There are two standard ways of proving this. Perhaps the most common one for physicists and engineers uses contour integration from the theory of complex variables. A second way to prove it uses the theory of generalized functions, also called distribution theory. The different proofs will require different properties of the function $\phi(\omega)$ (that is, different definitions for what "nice" means).

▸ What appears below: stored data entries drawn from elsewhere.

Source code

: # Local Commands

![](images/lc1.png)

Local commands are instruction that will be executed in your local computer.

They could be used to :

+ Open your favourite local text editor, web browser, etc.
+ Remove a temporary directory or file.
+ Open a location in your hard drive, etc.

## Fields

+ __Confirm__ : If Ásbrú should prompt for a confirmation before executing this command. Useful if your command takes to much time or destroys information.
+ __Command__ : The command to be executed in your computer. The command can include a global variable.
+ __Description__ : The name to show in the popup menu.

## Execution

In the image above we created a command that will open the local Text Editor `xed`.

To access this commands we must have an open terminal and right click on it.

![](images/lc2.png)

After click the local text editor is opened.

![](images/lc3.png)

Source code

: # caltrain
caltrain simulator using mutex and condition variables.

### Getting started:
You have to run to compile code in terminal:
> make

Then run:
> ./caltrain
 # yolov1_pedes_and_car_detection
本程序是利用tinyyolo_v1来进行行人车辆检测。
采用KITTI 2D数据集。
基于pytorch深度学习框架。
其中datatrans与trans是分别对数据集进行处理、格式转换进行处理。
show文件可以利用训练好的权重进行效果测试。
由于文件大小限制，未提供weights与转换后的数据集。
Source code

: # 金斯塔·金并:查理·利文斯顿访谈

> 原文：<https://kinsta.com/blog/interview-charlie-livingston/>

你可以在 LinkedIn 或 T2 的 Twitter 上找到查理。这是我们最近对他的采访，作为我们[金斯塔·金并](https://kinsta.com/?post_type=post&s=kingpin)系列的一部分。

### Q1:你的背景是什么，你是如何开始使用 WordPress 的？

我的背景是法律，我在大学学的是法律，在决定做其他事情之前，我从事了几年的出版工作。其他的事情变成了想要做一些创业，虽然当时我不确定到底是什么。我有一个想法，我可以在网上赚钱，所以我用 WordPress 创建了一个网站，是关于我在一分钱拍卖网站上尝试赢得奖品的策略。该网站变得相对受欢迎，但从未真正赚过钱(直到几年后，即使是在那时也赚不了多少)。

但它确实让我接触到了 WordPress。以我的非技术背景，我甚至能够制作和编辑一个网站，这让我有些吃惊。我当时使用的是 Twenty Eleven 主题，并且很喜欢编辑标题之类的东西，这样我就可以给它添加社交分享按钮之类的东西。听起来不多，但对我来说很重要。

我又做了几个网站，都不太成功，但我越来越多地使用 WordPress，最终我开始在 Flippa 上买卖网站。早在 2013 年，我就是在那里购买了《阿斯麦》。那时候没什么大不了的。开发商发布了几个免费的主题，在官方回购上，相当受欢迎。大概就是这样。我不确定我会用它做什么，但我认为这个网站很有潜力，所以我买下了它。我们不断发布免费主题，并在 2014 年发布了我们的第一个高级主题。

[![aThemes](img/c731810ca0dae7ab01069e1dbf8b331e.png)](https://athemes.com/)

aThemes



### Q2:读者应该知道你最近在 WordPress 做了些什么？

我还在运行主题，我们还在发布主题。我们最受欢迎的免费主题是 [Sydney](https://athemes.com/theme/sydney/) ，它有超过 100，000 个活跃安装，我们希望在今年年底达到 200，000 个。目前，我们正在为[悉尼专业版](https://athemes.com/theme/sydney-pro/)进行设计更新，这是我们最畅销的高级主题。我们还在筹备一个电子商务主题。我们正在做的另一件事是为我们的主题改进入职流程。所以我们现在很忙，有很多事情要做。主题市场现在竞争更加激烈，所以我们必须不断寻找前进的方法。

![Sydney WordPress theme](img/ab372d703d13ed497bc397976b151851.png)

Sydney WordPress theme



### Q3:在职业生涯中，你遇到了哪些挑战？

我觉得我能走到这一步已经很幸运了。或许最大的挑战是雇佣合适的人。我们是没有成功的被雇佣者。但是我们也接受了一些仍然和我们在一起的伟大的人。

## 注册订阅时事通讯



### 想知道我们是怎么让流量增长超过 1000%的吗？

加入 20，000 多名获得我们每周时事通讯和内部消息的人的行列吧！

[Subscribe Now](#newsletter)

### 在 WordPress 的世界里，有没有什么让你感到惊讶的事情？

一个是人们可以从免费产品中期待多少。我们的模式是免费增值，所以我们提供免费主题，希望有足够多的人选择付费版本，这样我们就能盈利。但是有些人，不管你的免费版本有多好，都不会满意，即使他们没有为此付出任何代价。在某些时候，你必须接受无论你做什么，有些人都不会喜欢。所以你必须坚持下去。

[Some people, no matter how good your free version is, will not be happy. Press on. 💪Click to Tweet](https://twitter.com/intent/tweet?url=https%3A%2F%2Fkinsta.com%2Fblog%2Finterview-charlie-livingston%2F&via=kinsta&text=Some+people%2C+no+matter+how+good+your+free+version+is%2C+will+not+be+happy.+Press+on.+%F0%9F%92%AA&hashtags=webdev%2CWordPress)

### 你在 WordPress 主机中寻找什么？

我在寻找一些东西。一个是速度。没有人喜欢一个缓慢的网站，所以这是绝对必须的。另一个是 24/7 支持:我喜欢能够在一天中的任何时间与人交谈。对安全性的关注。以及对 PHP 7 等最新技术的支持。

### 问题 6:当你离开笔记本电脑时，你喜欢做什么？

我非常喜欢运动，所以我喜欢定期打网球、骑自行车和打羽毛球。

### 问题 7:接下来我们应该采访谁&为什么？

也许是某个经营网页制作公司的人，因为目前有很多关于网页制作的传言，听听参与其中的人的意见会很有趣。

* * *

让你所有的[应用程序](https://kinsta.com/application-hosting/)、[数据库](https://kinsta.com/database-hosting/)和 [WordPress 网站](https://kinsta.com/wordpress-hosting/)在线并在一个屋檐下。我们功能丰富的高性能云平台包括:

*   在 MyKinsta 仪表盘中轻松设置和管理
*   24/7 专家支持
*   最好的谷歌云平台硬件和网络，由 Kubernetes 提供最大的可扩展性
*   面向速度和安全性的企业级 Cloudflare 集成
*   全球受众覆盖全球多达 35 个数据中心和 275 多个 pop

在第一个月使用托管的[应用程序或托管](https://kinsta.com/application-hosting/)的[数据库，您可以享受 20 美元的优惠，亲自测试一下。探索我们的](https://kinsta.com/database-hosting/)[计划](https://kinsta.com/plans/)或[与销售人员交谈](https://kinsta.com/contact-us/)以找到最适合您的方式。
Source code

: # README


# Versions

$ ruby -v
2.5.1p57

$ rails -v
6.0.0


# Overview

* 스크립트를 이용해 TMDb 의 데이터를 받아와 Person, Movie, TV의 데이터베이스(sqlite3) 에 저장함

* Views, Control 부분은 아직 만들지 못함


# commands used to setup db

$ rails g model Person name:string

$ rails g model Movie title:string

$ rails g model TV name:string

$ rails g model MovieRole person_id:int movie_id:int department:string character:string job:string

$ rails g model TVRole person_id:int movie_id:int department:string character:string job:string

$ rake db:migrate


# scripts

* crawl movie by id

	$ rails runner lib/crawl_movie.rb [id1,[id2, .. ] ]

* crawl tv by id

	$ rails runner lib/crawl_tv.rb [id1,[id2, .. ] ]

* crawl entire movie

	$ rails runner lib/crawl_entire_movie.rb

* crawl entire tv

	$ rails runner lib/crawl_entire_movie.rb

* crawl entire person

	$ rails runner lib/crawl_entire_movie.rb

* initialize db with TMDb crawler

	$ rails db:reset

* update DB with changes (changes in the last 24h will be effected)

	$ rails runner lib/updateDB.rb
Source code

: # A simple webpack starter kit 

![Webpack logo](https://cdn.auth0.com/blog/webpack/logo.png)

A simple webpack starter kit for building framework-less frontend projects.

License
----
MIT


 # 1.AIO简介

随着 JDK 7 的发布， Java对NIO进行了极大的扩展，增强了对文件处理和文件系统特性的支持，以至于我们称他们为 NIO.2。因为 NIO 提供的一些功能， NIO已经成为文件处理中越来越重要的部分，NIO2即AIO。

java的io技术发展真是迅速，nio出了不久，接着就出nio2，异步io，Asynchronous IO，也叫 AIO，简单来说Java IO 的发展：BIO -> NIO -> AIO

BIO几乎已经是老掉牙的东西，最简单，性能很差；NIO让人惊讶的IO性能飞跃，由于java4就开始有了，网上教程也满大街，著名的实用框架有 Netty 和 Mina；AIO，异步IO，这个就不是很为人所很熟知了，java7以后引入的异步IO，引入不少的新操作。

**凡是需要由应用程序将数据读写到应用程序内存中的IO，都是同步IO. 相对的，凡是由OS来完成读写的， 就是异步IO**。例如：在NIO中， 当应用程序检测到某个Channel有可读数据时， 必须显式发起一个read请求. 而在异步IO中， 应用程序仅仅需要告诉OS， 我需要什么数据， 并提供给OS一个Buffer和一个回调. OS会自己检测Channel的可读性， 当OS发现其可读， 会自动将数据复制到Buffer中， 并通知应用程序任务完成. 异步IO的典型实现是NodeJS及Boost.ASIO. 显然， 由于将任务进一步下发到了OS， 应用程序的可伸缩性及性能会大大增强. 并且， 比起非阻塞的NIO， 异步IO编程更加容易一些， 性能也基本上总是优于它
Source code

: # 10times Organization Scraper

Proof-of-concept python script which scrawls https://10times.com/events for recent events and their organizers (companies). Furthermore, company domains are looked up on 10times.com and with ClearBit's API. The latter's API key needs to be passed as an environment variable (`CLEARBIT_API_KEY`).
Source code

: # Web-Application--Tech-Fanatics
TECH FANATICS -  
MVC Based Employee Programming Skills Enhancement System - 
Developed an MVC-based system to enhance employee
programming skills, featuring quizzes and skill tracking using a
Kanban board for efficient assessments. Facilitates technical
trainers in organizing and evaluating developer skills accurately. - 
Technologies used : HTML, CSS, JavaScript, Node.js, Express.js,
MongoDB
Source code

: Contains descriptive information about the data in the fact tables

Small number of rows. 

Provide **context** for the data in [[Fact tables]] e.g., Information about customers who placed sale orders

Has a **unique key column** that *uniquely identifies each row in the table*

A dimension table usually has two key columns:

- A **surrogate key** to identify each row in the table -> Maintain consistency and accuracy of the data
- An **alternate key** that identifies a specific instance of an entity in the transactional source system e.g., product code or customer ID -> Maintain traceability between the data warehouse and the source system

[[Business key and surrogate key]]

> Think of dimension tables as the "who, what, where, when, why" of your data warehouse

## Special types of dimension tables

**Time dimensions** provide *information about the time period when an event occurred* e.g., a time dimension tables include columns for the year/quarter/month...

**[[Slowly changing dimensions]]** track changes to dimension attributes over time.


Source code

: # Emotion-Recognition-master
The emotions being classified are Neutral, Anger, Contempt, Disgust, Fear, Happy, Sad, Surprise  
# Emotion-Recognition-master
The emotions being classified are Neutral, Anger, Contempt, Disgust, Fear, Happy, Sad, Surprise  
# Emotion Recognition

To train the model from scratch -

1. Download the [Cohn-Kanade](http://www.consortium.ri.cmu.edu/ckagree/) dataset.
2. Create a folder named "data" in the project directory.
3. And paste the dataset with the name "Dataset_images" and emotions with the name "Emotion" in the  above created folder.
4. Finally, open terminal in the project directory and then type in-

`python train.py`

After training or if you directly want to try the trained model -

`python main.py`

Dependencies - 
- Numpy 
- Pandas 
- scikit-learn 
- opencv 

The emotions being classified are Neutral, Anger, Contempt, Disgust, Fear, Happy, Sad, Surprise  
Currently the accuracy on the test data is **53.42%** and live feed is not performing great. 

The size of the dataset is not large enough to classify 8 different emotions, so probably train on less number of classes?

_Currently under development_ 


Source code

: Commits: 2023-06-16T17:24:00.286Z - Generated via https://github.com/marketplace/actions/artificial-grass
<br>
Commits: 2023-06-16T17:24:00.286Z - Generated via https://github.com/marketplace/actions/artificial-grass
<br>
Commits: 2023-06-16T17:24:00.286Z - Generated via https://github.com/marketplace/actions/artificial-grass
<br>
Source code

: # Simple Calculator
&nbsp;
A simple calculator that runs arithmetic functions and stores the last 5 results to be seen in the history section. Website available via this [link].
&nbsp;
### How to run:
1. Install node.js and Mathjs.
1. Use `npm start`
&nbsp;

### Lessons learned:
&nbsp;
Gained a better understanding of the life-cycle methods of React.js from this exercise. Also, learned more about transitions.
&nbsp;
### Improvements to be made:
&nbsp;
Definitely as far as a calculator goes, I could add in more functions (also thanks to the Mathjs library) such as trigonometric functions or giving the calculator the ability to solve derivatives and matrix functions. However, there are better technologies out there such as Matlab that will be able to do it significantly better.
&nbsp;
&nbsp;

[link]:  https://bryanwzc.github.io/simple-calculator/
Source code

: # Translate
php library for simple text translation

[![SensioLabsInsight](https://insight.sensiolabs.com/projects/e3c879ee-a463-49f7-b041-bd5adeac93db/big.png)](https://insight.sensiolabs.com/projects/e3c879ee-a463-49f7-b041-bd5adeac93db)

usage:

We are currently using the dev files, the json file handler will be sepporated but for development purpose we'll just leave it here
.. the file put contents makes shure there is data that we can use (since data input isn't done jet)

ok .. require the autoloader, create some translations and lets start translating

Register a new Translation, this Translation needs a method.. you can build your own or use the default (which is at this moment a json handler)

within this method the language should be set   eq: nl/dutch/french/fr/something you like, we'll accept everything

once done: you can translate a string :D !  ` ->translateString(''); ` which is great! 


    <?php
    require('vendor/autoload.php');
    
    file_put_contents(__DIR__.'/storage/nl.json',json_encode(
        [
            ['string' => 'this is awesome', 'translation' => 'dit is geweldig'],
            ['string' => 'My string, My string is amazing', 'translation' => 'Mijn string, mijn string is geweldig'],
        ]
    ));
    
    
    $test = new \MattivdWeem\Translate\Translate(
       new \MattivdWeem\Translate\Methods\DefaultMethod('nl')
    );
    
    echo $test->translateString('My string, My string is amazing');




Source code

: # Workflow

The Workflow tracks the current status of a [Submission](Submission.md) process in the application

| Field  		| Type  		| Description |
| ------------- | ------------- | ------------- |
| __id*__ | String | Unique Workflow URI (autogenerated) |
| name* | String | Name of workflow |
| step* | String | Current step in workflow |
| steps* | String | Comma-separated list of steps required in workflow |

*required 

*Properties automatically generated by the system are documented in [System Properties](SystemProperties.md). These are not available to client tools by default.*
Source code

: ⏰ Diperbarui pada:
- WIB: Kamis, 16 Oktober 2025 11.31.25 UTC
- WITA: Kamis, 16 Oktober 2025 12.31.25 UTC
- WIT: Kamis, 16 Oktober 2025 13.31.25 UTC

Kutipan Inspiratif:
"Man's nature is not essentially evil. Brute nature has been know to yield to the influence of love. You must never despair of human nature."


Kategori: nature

Unless you are really familiar with complex variables and/or distribution theory, cases like $u(t)$ are better solved by directly computing the Fourier transform, since you should be able to just look up the answer in a table. That is why I think your approach of taking the Laplace transform then trying to transform it to a Fourier transform is not a good one in general. If you want the Fourier transform, just take Fourier transform. Why mess with the Laplace transform at all?

Jason

 

[PainterGuy]

That is why I think your approach of taking the Laplace transform then trying to transform it to a Fourier transform is not a good one in general. If you want the Fourier transform, just take Fourier transform. Why mess with the Laplace transform at all?

Thank you for the advice. I was making it more complicated. I'm not familiar with complex variables and/or distribution theory but I understand it now.